U-Boats Offshore by Edwin P. Hoyt
Author:Edwin P. Hoyt [Hoyt, Edwin P.]
Language: eng
Format: epub
Published: 2012-07-10T19:58:55+00:00
A MATTER OF INFORMATION
The daylight or half-convoy system seemed to have solved all the problems of defense along the Eastern Sea Frontier, and some of the defenders began to congratulate themselves on having eliminated the U-boat menace. The number of sinkings was down, but Naval Intelligence knew that the real reason was Doenitz’s dispatch of most of the U-boats to the Caribbean and Florida waters.
The result was an unreal quiet in the north. On May 30, a large convoy, headed south from New York to Delaware, was protected from harm by her escorts but by only one airship, ZNP-K-7. But all day long, the airship floated over the convoy and saw nothing at all, and that evening, when the ships arrived off Overfalls lightship at dusk, they met a northbound convoy whose experience had been almost precisely the same.
The two convoys stopped here for the night. They waited at the lightship for pilots to come out and take them into the safe inshore waters.

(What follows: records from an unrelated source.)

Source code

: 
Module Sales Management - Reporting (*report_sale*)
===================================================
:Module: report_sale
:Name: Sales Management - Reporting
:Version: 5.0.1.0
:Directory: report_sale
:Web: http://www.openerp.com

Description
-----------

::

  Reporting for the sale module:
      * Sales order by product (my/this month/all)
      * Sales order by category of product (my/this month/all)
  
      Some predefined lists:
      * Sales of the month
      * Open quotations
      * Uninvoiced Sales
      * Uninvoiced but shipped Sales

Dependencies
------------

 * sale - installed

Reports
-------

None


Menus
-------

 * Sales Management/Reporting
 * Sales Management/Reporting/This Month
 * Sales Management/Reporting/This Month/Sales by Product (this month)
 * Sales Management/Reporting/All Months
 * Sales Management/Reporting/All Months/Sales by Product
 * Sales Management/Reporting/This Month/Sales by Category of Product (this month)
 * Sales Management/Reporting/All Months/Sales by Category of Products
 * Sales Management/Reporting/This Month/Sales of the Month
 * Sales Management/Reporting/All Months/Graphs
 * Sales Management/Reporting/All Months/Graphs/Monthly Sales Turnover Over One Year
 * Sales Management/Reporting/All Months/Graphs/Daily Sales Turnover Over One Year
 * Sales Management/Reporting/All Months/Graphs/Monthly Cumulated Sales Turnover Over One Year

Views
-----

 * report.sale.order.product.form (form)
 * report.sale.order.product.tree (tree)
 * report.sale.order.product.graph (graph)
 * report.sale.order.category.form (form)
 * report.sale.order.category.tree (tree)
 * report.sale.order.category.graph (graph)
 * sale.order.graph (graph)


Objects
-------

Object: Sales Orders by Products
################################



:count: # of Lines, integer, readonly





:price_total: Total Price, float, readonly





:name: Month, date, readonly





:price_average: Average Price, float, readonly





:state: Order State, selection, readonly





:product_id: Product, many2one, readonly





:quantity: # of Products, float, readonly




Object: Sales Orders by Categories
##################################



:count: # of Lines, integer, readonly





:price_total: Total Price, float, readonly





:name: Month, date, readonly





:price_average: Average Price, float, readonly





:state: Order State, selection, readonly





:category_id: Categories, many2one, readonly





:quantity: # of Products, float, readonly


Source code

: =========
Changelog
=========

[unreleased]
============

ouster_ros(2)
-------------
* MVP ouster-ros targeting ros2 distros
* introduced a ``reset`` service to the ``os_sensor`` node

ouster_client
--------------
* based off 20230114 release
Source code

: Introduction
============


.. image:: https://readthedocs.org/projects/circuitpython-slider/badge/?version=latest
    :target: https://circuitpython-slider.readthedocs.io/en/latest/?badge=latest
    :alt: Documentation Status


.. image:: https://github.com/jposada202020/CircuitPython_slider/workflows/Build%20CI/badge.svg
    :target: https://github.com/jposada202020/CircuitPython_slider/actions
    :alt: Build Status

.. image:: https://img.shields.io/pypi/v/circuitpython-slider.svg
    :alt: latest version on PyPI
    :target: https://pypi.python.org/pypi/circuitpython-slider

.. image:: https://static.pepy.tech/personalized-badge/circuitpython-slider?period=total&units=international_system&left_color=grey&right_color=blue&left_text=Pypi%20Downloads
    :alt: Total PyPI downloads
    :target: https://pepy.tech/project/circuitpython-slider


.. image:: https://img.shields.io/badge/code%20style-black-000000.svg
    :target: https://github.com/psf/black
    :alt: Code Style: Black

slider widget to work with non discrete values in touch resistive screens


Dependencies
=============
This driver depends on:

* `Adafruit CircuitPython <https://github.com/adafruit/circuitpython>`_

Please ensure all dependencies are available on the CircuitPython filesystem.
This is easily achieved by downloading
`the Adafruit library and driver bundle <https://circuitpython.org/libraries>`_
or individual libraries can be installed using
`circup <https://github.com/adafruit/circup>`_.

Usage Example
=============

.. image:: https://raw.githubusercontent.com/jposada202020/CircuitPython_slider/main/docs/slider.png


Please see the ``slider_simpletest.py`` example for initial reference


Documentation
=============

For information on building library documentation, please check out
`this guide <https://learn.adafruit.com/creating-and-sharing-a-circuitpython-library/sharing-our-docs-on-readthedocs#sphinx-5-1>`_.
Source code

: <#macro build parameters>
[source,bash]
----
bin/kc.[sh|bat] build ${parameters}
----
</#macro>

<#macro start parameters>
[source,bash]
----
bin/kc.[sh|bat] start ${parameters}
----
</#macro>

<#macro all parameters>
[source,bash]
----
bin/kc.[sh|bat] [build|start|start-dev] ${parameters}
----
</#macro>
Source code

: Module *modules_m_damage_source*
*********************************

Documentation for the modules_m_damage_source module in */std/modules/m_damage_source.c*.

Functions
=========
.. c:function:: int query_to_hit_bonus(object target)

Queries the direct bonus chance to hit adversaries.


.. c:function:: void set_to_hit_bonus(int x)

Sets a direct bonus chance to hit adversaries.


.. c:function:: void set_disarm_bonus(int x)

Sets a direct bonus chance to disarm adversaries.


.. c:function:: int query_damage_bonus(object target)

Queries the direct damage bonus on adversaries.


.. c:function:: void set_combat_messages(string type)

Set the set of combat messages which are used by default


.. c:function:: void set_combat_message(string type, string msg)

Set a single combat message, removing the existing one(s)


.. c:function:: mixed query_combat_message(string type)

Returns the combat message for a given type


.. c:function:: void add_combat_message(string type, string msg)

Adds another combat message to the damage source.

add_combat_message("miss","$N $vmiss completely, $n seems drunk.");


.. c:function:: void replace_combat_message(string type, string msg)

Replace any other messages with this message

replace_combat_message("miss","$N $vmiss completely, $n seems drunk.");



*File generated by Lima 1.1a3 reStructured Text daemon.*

They waited, and they waited. Thirty ships lay drifting about, barely keeping way, in danger of collision, in danger of submarine attack beyond the ability of the escorts to protect them, while one single small launch went scurrying about, carrying pilots to one ship after another.
The convoy captains complained about the danger, but eight days later, the situation was as bad as ever. H.M.S. Arctic Explorer (one of the trawlers) was escorting a convoy up the coast, and her British captain, wise in the ways of war, saw with dismay his ships stranded just outside a port entrance for three hours, perfect targets for U-boats. He reported the matter to Admiral Andrews, and Andrews chided those involved, but nothing much happened. Andrews had finally gotten enough ships together to make a defense, but he still had to perfect an organization.
One problem was an official overconfidence at the Washington level that distorted the reality of the war at sea. In Washington, on June 10, Secretary Knox gave another of his press conferences, at which he spoke vaguely of the “progress” being made in combating the submarines. Across town, on Capitol Hill, Senator Harry Truman came much closer to the point when he warned the public that the navy did not have enough ships to protect both oceans. And sandwiched between was a United Press report that day that gave the truth, although in a careful, low-key way: “The latest sinking (of two New England fishing vessels) brought to 266 the total of vessels lost in the Western Atlantic area by axis submarine action since mid-January.” There were other tales in the news, all carefully edited, for Winston Churchill’s warnings had finally struck home, and care was being taken not to give information to the enemy about sinkings.
But one result of this program was a curious hiatus, a breakdown in caution on the part of the defenders.
Merchant captains complained that the navy people did not hold presailing conferences to tell the civilians what was expected of them. They also said the navy patrol craft stopped them wherever they pleased, without regard to safety.